The Court has reviewed the Complaint and agrees with the defendant. “Where a complaint pleads facts that are merely consistent with a defendant’s liability, it stops short of the line between possibility and plausibility of entitlement to relief. Iqbal, 556 U.S. at 678. Such is the case with the Complaint in this matter. The entirety of the Complaint is dedicated to explaining why the defendant was negligent. However, there is no separate mention made regarding why the defendant was reckless. To be sure, the plaintiff could argue that by alleging in multiple paragraphs that defendant “knew, or should have known,” of certain unsafe conditions, he has sufficiently pled both negligence and recklessness. However, plaintiff would be mistaken in asserting such [*7] argument.
Under Tennessee law, “A person acts recklessly when the person is aware of, but consciously disregards, a substantial and unjustifiable risk of such a nature that its disregard constitutes a gross deviation from the standard of care that an ordinary person would exercise under all the circumstances.” Hodges, 833 S.W.2d at 901. An examination of the Complaint reveals that plaintiffs have failed to allege how or why the defendant was aware of the deficiencies in the bicycle and the biking trail. This is fatal to plaintiffs’ claim for punitive damages. See Carrier Corp. v. Outokumpu Oyj, 673 F.3d 430, 445 (6th Cir. 2012) (“To survive a motion to dismiss . . . allegations must be specific enough to establish the relevant ‘who, what, where, when, how or why.”); See also, Tucker v. Bernzomatic, 2010 U.S. Dist. LEXIS 43771, 2010 WL 1838704 (E.D.Pa. May 4, 2010) (Dismissing punitive damages claim in products liability action because consumer did not allege how or why manufacturer knew that its product was dangerous).
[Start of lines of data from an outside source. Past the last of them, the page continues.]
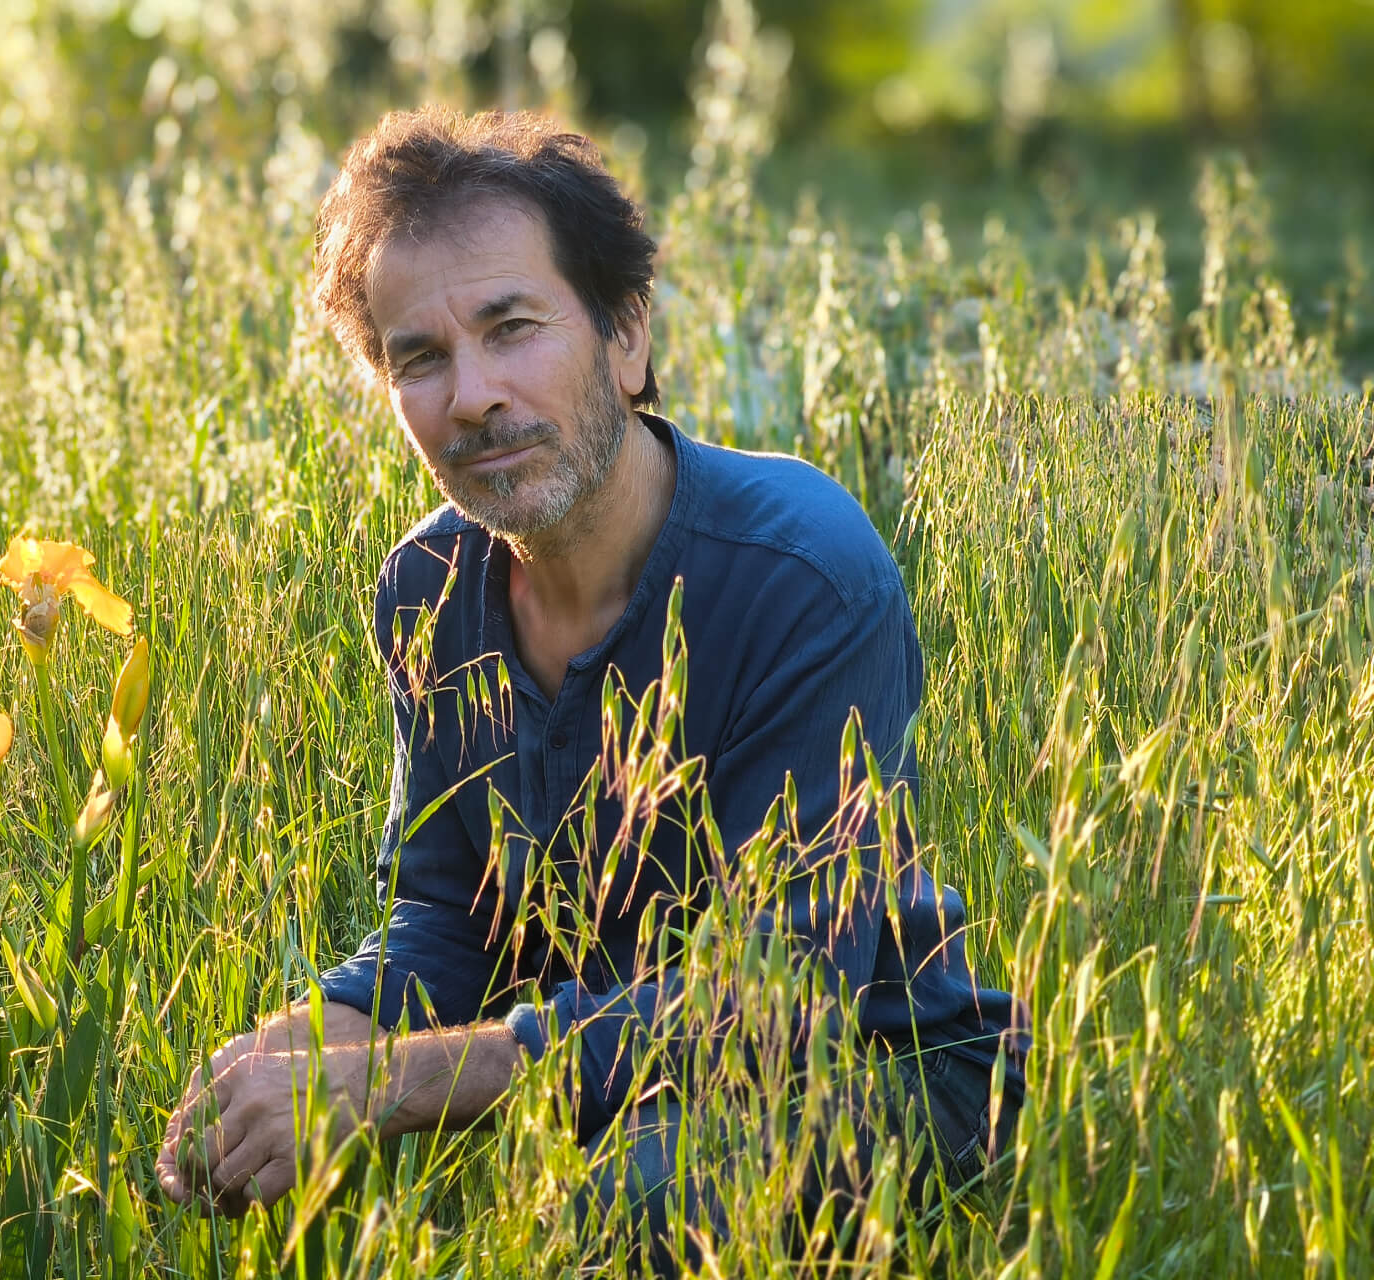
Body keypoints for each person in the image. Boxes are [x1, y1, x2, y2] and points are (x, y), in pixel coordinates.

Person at [156, 106, 1026, 1271]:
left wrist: (393, 1082)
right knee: (239, 1137)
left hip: (879, 1066)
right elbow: (448, 914)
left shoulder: (805, 568)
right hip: (595, 1067)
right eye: (419, 357)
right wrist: (312, 1044)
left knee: (624, 1203)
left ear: (624, 335)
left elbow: (777, 998)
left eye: (512, 327)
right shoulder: (424, 586)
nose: (471, 394)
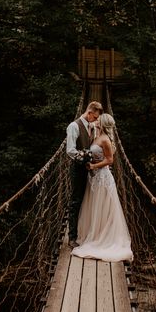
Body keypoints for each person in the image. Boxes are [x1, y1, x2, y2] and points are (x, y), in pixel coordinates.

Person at [72, 113, 133, 263]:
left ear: (103, 123)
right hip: (93, 178)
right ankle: (95, 234)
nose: (96, 119)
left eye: (99, 119)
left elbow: (110, 160)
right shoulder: (96, 135)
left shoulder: (105, 139)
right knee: (95, 207)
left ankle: (102, 238)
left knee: (103, 207)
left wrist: (93, 165)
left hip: (102, 178)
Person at [66, 101, 103, 246]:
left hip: (87, 168)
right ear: (89, 113)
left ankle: (84, 231)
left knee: (85, 200)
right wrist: (87, 156)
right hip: (77, 170)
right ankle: (72, 238)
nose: (95, 120)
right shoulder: (74, 126)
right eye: (94, 117)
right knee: (75, 201)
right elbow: (70, 150)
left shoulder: (90, 126)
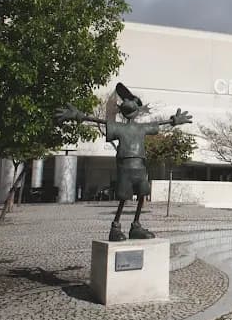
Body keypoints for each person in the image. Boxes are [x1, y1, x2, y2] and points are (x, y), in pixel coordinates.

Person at [56, 83, 192, 241]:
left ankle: (136, 226)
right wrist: (79, 116)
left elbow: (160, 124)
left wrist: (174, 121)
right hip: (125, 167)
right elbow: (100, 121)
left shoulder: (142, 128)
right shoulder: (118, 127)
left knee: (142, 194)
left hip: (140, 167)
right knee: (123, 197)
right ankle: (115, 227)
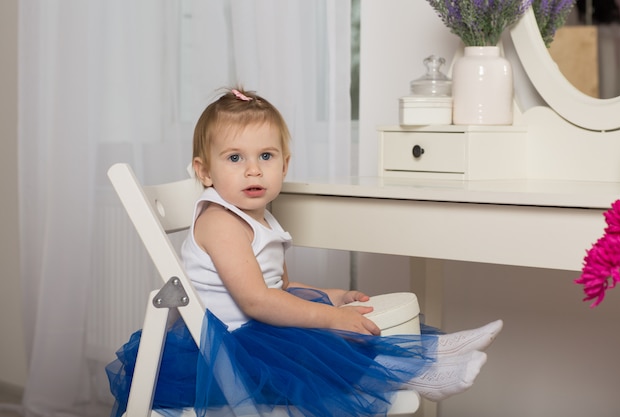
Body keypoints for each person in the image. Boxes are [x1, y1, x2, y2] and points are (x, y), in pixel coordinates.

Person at [107, 87, 502, 417]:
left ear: (284, 164)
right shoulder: (221, 222)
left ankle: (437, 351)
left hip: (254, 329)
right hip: (226, 348)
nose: (253, 170)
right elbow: (257, 300)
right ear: (205, 172)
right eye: (234, 158)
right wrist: (330, 316)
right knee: (328, 342)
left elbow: (284, 285)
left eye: (266, 156)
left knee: (344, 325)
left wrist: (334, 297)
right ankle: (425, 370)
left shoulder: (260, 219)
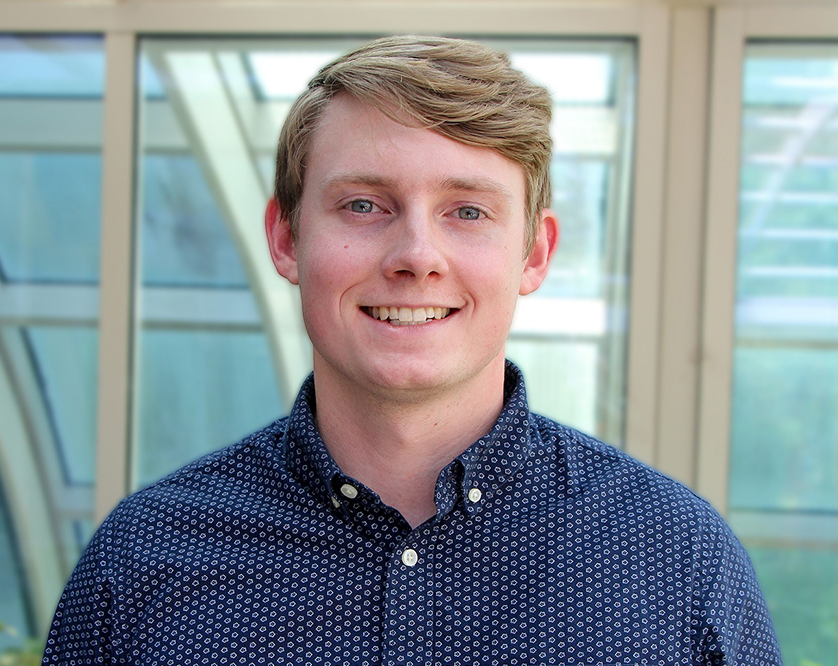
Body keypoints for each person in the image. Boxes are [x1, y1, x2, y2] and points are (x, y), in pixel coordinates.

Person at [41, 35, 782, 665]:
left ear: (535, 253)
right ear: (285, 237)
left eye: (467, 210)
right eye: (364, 205)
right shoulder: (139, 565)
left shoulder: (680, 564)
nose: (416, 256)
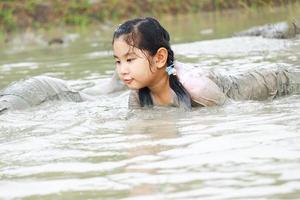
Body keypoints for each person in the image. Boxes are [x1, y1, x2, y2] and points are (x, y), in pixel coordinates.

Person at [1, 17, 299, 113]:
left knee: (287, 79)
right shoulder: (136, 91)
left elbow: (231, 114)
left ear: (159, 58)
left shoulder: (198, 88)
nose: (122, 69)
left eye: (130, 60)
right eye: (117, 61)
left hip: (247, 85)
In light of the foregoing, the Court concludes that the Complaint does not contain sufficient factual content to allow the Court to draw the reasonable inference that defendant has acted recklessly. [*8] See Iqbal, 556 U.S. at 678. The punitive damages claim will therefore be dismissed.
CONCLUSION
For the foregoing reasons, defendant’s motion to dismiss plaintiffs’ demand for punitive damages [Doc. 5] is GRANTED and plaintiffs’ demand for punitive damages is DISMISSED.